Test Under the Right Conditions
Before using a new technology tool, every organization should lay out a testing plan. This may seem like an obvious first step, but not testing, or testing under the wrong conditions, can have a negative impact on the effectiveness of the tool. When that tool is part of a safety and communication plan, testing and ensuring its effectiveness become all the more important.
Emergency notification systems have many moving parts that need to be in sync. Since these solutions can connect to multiple devices, it’s important that messages get sent to the right places, at the right volume, and in the right format. That may require a little trial and error to get everything running the way an organization wants it. In this blog post, we outline the steps every organization should take to effectively test their emergency notification system.
Document A Testing Plan
When developing a test plan, it’s important to document the testing process. Emergency notification systems leverage different message formats and devices to reach as many people as possible. Knowing what situations need to be tested for, what devices need to be included in the test, and who will take part in the test are all factors that need to be determined before testing begins.
Each scenario an organization is trying to prepare for may require a different testing method. Conducting a hyper-localized test rarely gives organizations the insights they need about what is and isn’t working with their system. Keep a record of who the testing team is, what situations they test for, and the devices included in the test. Develop guidelines for what language test messages should include and the best times for conducting tests. This may be before or after normal business hours, or, for a school, it may be best to test during summer or holiday breaks.
Test Every Channel and Format
For many organizations, leveraging phones may be the primary method for sending emergency notifications. Ideally, an organization uses every communication channel available to maximize the speed and reach an emergency message goes out. Testing should follow the same principle. Just because a message tests successfully to a desk or mobile phone, doesn’t mean it will reach every device an organization wants. By that same token, just because a message is sent successfully as a phone call, doesn’t mean other formats will also work as intended.
Testing every message channel and format helps ensure that information is communicated clearly and reaches every person and device an organization wishes to reach.
Make Testing Clear
When testing an emergency notification, the most important thing an organization can do is make it clear that testing is taking place. As mentioned above, this means finding a testing time when the building is relatively clear of people. Some systems may come with preloaded audio and text messages, so it’s important for the testing team to review these ahead of time to ensure that what they are communicating will not be misinterpreted or cause unwanted stress among the people receiving the message. Test messages should never include language that could scare or frighten people. A best practice is to create a simple message that states “This is a test.”
For live drills, you may want to use language that would be communicated if that situation took place, but it is still a good idea to preface those messages with language that makes it clear a test is taking place.
Regular Testing Ensures Effectiveness
Once initial testing is completed, and the emergency notification system is running the way it is intended, it’s important to develop a regular testing schedule.
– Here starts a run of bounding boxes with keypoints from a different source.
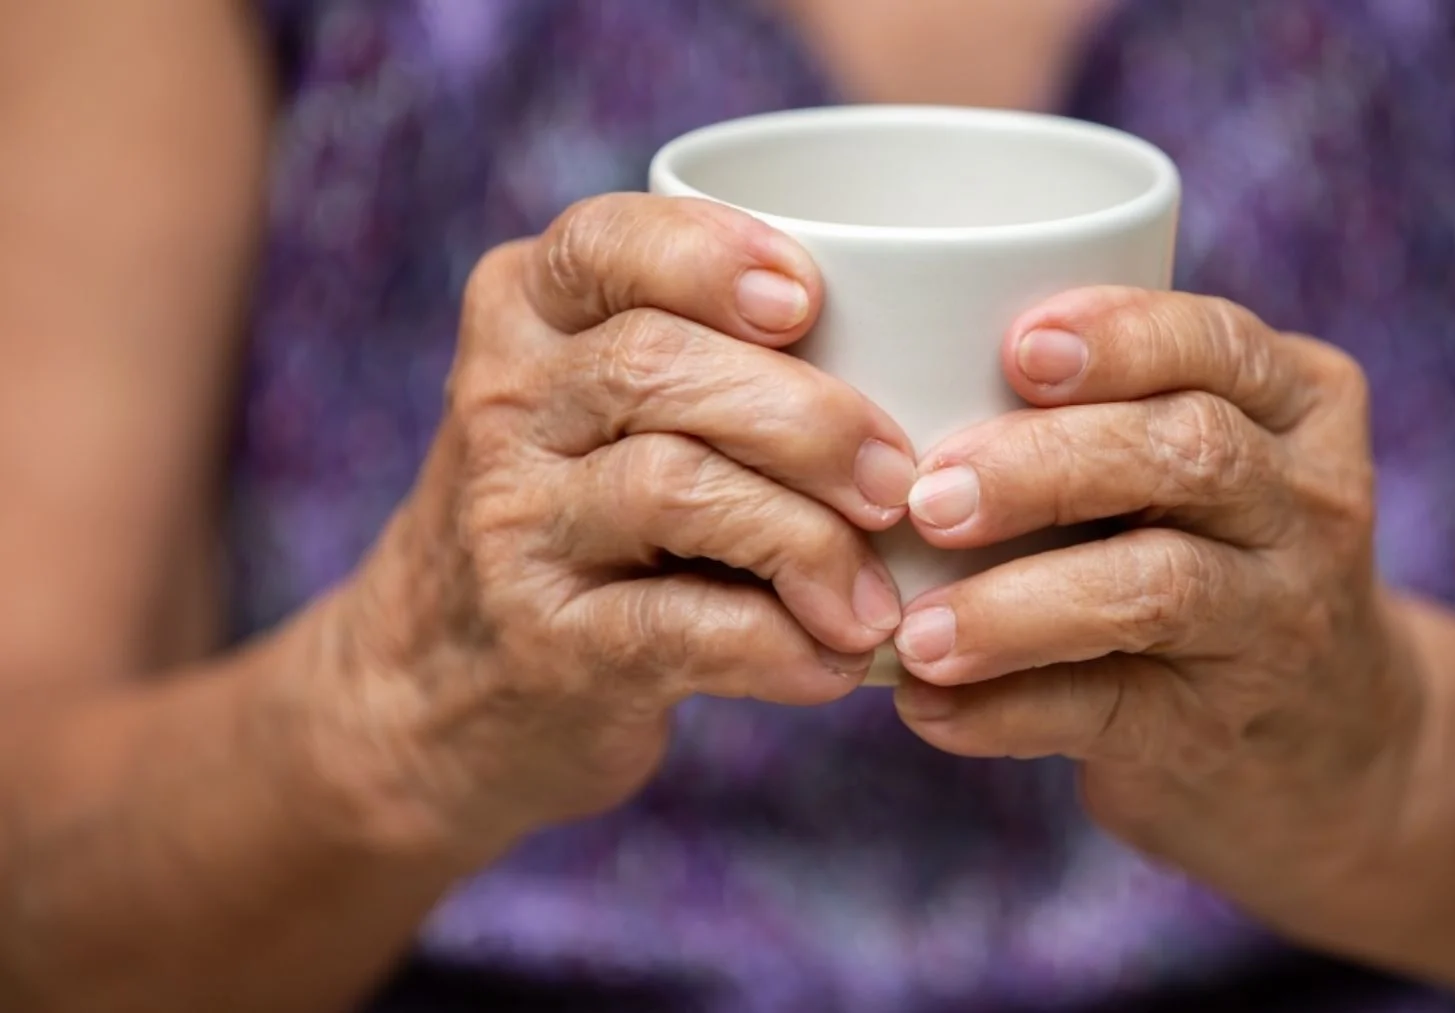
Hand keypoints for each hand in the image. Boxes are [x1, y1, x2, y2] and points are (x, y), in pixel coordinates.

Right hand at [310, 194, 915, 851]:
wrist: (436, 678)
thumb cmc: (582, 509)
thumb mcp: (596, 402)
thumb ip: (705, 353)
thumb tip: (920, 365)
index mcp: (525, 313)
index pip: (607, 241)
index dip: (715, 256)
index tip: (810, 300)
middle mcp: (503, 404)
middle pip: (661, 366)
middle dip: (810, 419)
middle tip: (902, 479)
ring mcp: (513, 525)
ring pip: (675, 487)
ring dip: (811, 542)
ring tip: (876, 599)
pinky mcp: (542, 642)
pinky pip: (680, 625)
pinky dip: (780, 645)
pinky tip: (834, 662)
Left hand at [889, 286, 1421, 927]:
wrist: (1327, 737)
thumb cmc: (1210, 549)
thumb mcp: (1211, 458)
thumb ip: (1111, 406)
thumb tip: (902, 373)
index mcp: (1300, 405)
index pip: (1220, 343)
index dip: (1122, 339)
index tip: (1018, 348)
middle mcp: (1306, 505)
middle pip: (1190, 454)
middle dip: (1047, 465)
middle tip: (930, 497)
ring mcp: (1276, 621)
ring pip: (1158, 589)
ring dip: (1020, 606)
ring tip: (918, 632)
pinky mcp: (1219, 727)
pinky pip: (1108, 709)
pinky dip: (1005, 708)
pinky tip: (927, 706)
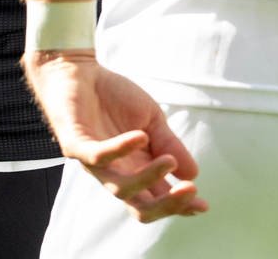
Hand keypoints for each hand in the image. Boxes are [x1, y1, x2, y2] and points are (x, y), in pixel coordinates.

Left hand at [22, 52, 207, 223]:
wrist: (78, 71)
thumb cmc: (113, 98)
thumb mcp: (151, 120)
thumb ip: (169, 145)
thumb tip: (194, 174)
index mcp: (135, 169)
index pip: (158, 198)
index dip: (180, 206)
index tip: (202, 204)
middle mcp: (115, 172)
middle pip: (140, 206)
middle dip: (167, 205)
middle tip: (190, 191)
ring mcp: (94, 162)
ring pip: (120, 188)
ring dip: (148, 178)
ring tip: (169, 161)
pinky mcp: (75, 144)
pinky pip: (98, 156)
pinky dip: (120, 149)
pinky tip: (140, 137)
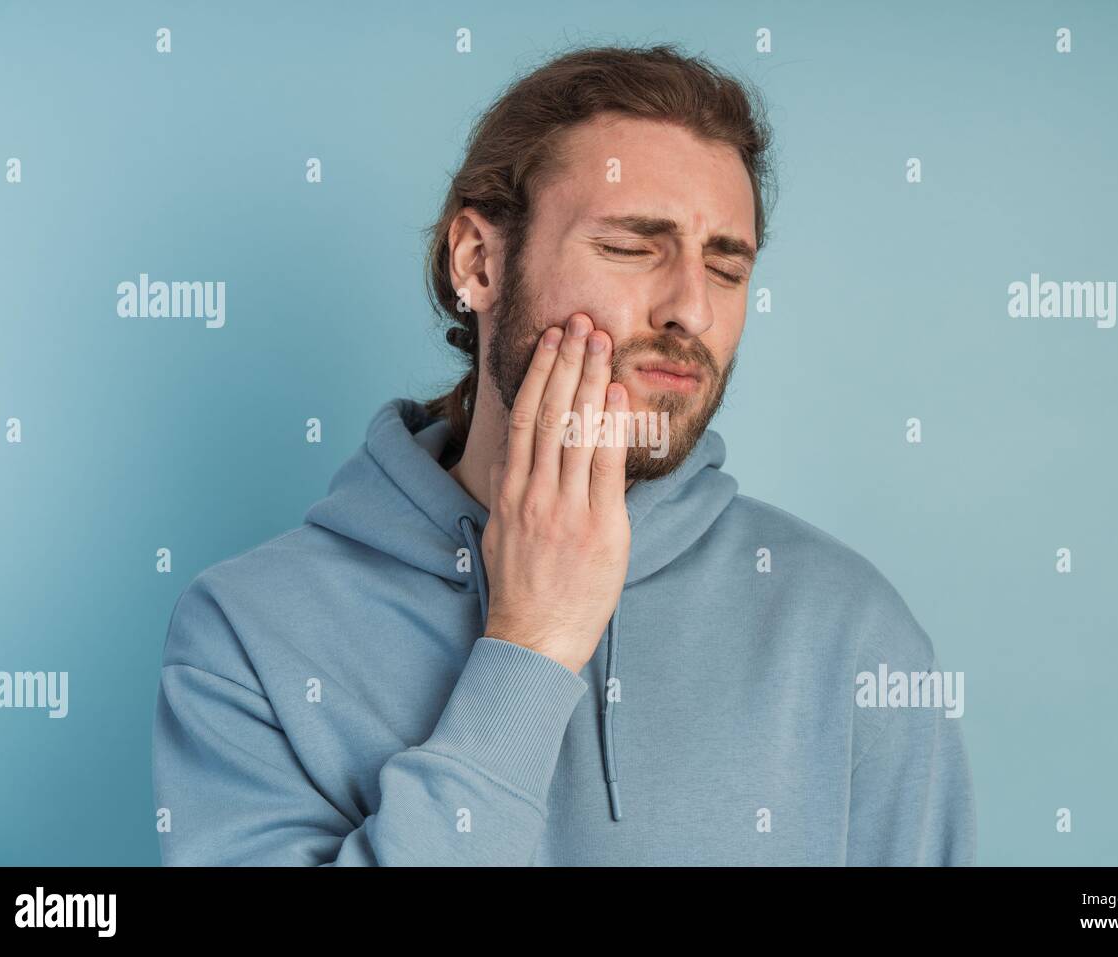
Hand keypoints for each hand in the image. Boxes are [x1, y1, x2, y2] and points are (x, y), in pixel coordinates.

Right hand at [480, 313, 631, 673]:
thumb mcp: (500, 530)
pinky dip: (611, 426)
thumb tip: (518, 450)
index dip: (539, 373)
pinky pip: (606, 467)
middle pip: (551, 413)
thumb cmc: (520, 588)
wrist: (533, 640)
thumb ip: (512, 488)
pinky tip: (617, 393)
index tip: (552, 340)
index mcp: (511, 492)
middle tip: (582, 323)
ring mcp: (567, 510)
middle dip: (568, 363)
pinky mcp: (600, 529)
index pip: (525, 417)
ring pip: (578, 431)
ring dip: (591, 380)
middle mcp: (535, 494)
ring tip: (602, 343)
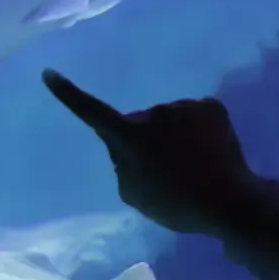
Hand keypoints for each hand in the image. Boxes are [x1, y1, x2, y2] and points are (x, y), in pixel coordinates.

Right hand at [42, 69, 263, 237]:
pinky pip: (196, 117)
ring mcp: (184, 106)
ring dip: (175, 138)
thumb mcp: (134, 195)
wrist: (229, 202)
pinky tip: (210, 154)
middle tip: (166, 172)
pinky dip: (199, 132)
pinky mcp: (211, 107)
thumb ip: (122, 166)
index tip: (49, 74)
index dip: (68, 94)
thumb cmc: (176, 205)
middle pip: (141, 124)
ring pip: (171, 121)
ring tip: (193, 167)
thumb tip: (125, 148)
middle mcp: (154, 113)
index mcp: (130, 137)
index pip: (92, 113)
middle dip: (147, 141)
New systems may need to be integrated, and people may need to be added to recipient lists. Conducting regular tests helps ensure the effectiveness of the system, and that messages are reaching the right people and devices.
One simple way to do this is by scheduling messages for daily functions, like shift changes or school bells. This is a safe way to test an emergency notification system without calling it out as a test, or needing to worry about people misinterpreting the message.